++++ Extracted records ++++

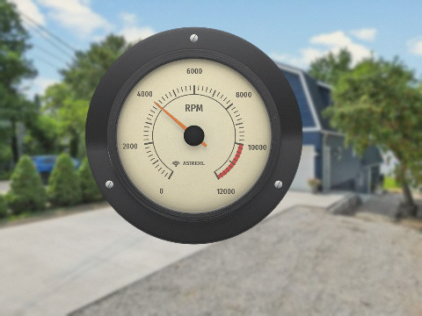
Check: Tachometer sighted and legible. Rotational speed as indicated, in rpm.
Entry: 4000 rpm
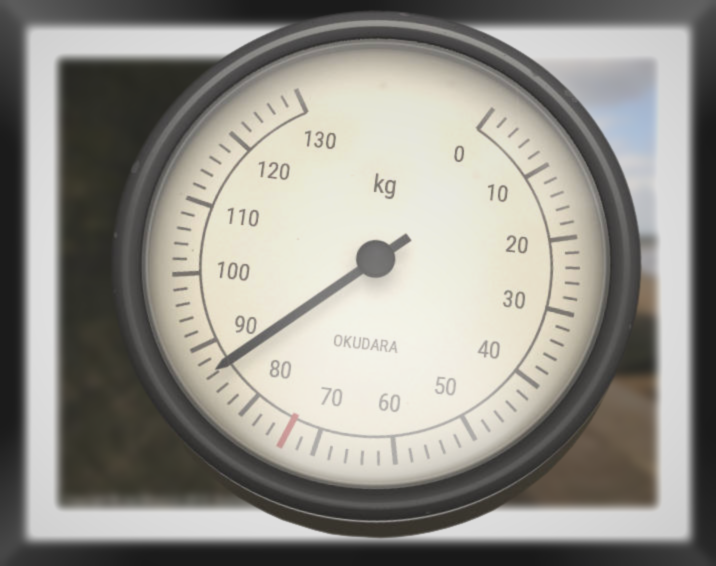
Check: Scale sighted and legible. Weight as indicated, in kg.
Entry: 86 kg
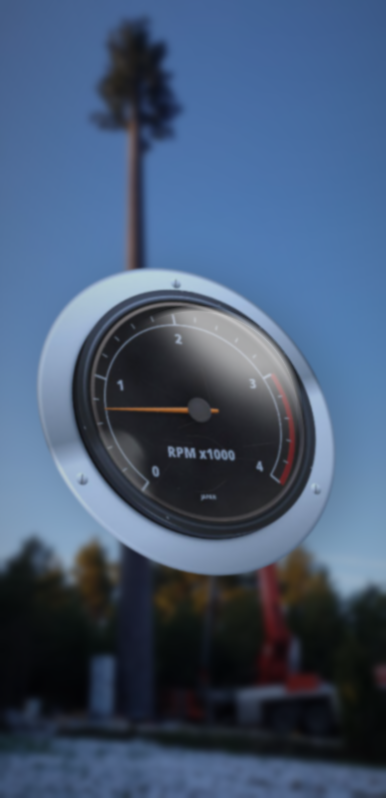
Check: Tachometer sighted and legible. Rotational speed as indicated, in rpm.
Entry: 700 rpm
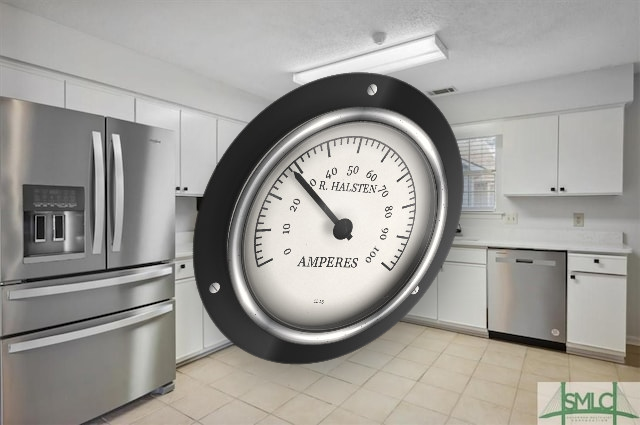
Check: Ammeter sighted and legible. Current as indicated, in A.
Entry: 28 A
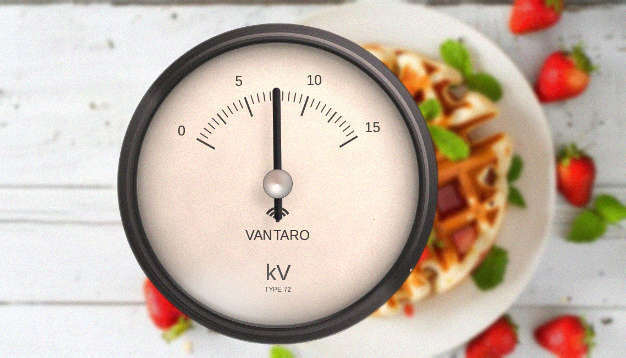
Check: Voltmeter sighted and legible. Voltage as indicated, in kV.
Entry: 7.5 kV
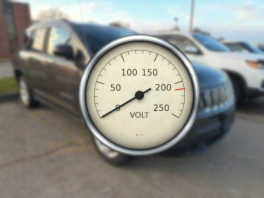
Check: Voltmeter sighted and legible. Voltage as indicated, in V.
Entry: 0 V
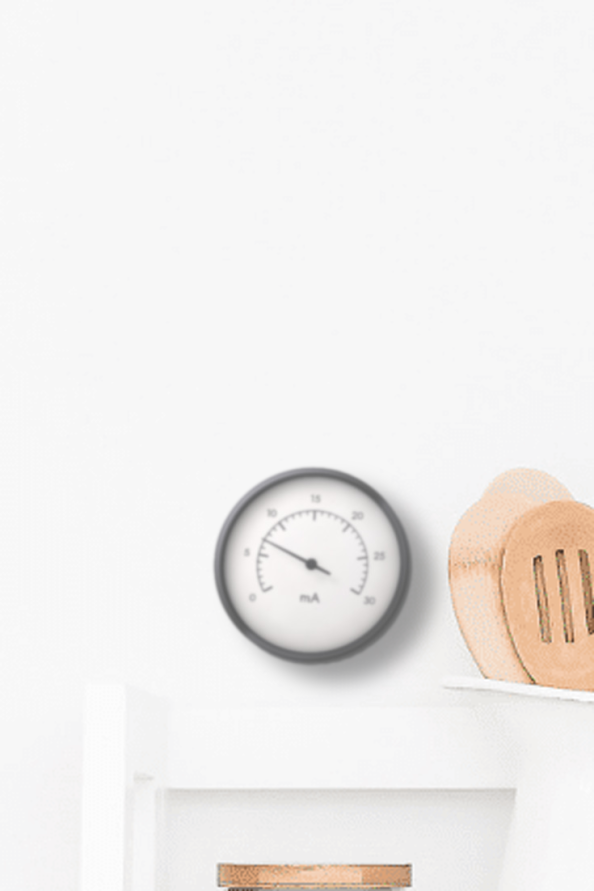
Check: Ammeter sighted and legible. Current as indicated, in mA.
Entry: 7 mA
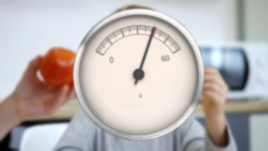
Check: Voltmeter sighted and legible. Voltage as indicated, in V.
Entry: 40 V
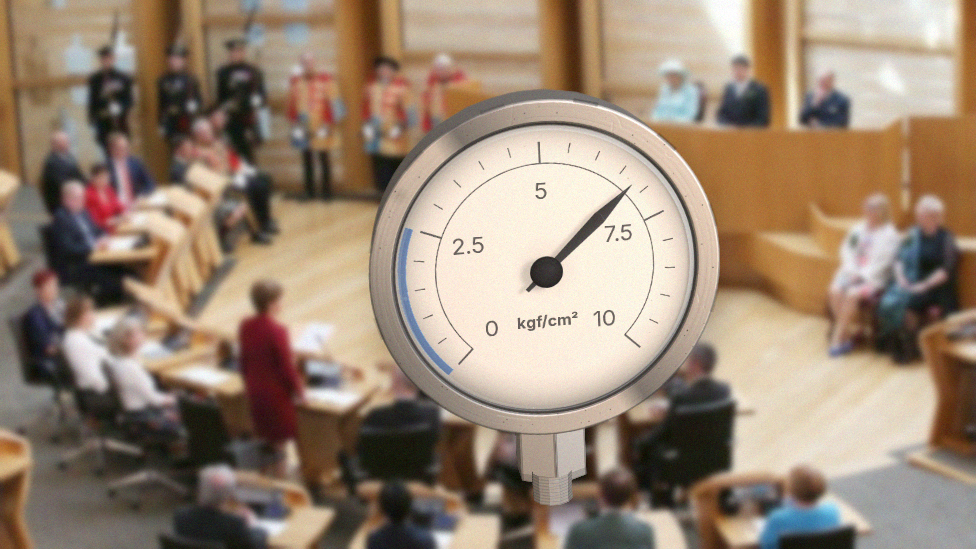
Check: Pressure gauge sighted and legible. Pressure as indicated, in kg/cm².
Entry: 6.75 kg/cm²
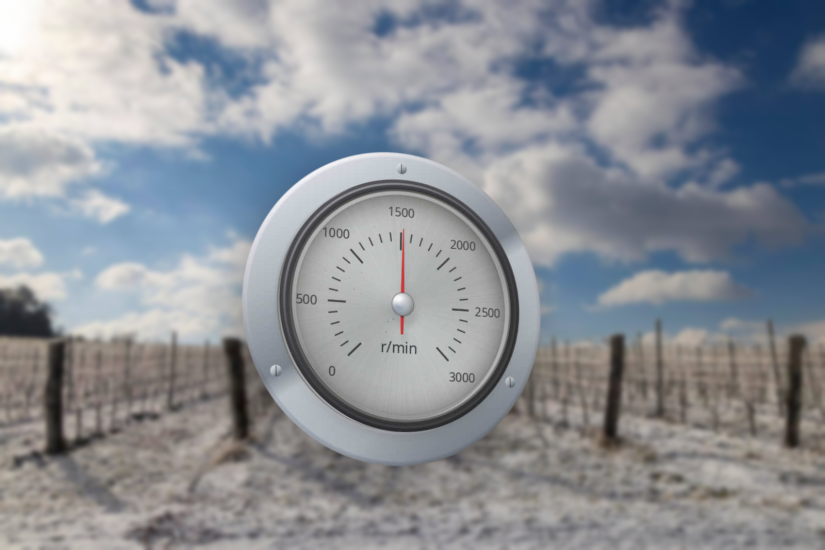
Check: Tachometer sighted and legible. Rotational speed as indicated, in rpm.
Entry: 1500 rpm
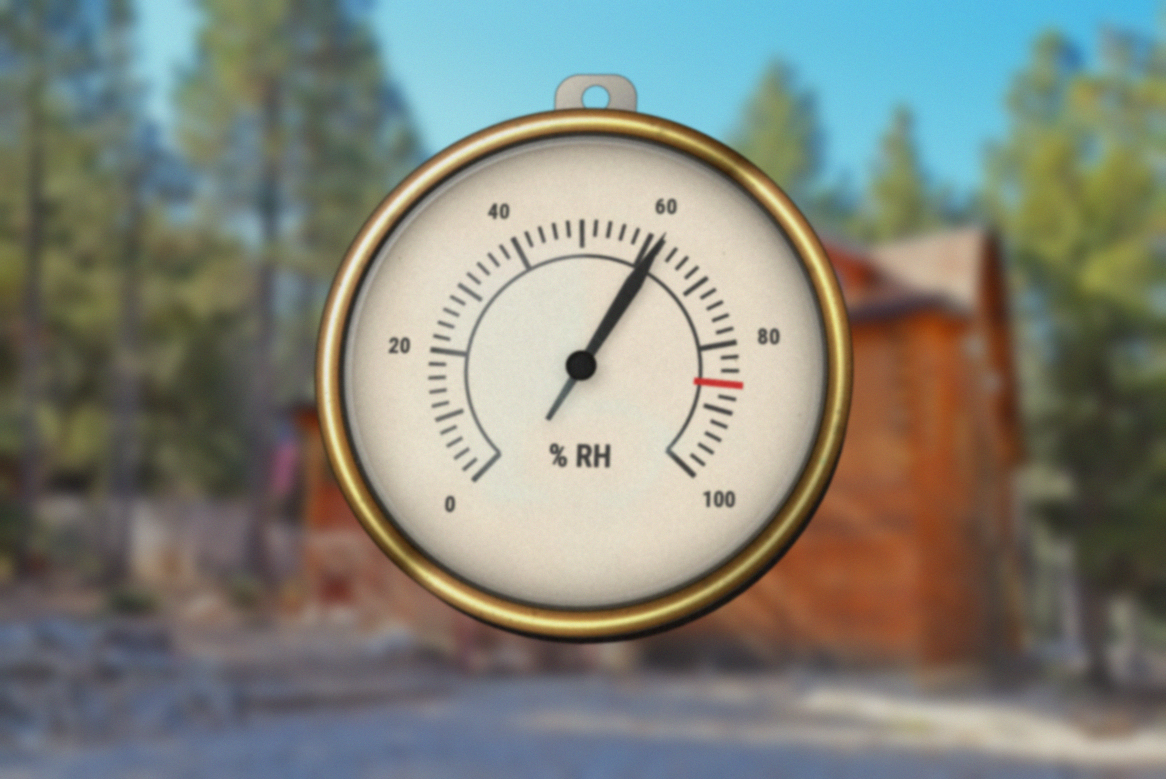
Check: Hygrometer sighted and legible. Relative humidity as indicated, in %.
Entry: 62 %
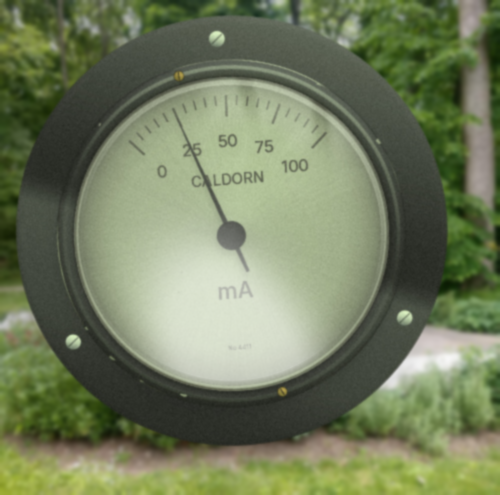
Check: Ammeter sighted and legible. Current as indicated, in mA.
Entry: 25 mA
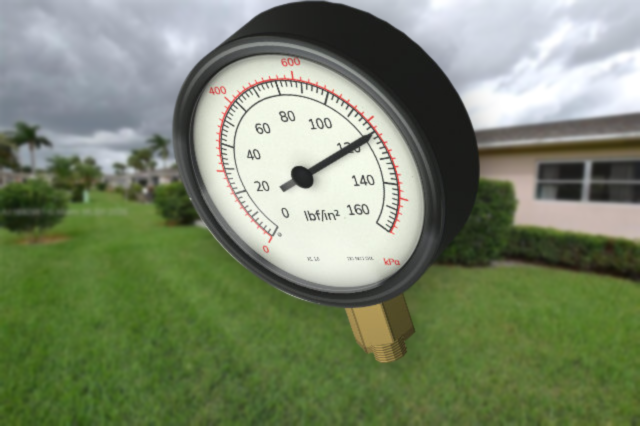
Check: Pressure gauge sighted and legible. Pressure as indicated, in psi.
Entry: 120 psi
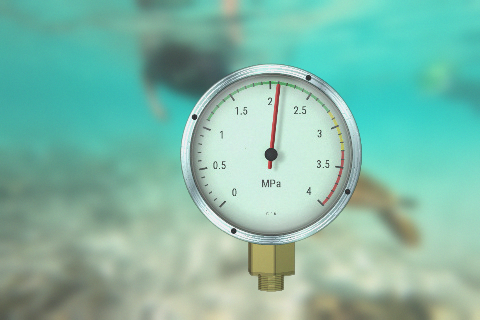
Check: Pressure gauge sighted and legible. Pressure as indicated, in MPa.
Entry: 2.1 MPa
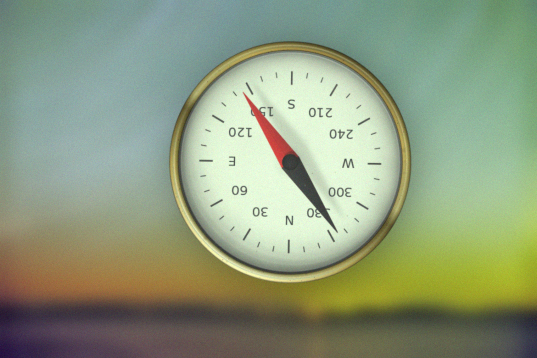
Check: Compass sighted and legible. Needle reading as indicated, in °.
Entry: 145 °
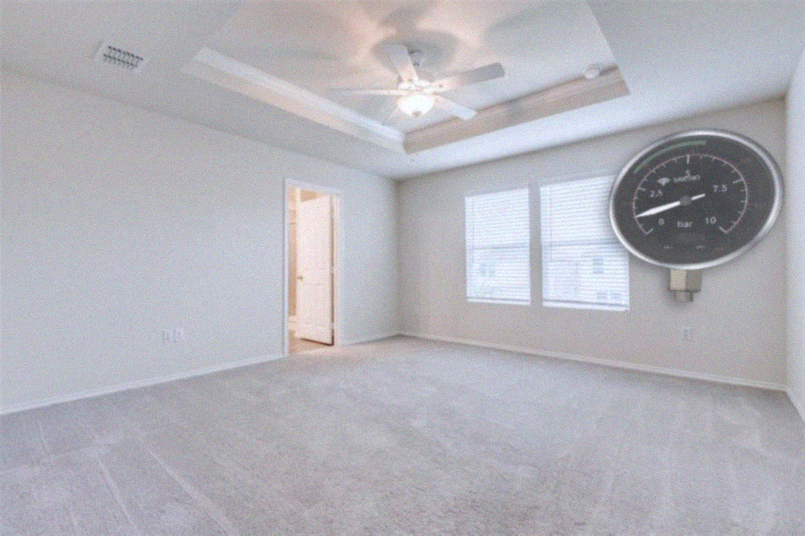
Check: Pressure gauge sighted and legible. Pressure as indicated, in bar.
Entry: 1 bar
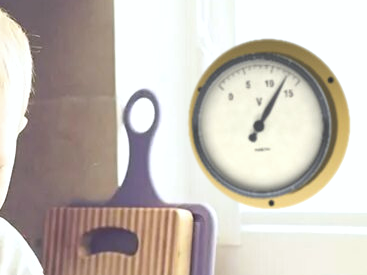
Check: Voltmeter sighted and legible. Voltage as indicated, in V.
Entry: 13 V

++++

**Problem to solve:**
Please retype all of the data above word for word, leaving out the pictures.

**Task response:**
Check: Tachometer sighted and legible. Rotational speed as indicated, in rpm.
Entry: 4000 rpm
Check: Scale sighted and legible. Weight as indicated, in kg.
Entry: 86 kg
Check: Tachometer sighted and legible. Rotational speed as indicated, in rpm.
Entry: 700 rpm
Check: Ammeter sighted and legible. Current as indicated, in A.
Entry: 28 A
Check: Voltmeter sighted and legible. Voltage as indicated, in kV.
Entry: 7.5 kV
Check: Voltmeter sighted and legible. Voltage as indicated, in V.
Entry: 0 V
Check: Ammeter sighted and legible. Current as indicated, in mA.
Entry: 7 mA
Check: Voltmeter sighted and legible. Voltage as indicated, in V.
Entry: 40 V
Check: Pressure gauge sighted and legible. Pressure as indicated, in kg/cm².
Entry: 6.75 kg/cm²
Check: Tachometer sighted and legible. Rotational speed as indicated, in rpm.
Entry: 1500 rpm
Check: Hygrometer sighted and legible. Relative humidity as indicated, in %.
Entry: 62 %
Check: Ammeter sighted and legible. Current as indicated, in mA.
Entry: 25 mA
Check: Pressure gauge sighted and legible. Pressure as indicated, in psi.
Entry: 120 psi
Check: Pressure gauge sighted and legible. Pressure as indicated, in MPa.
Entry: 2.1 MPa
Check: Compass sighted and legible. Needle reading as indicated, in °.
Entry: 145 °
Check: Pressure gauge sighted and legible. Pressure as indicated, in bar.
Entry: 1 bar
Check: Voltmeter sighted and legible. Voltage as indicated, in V.
Entry: 13 V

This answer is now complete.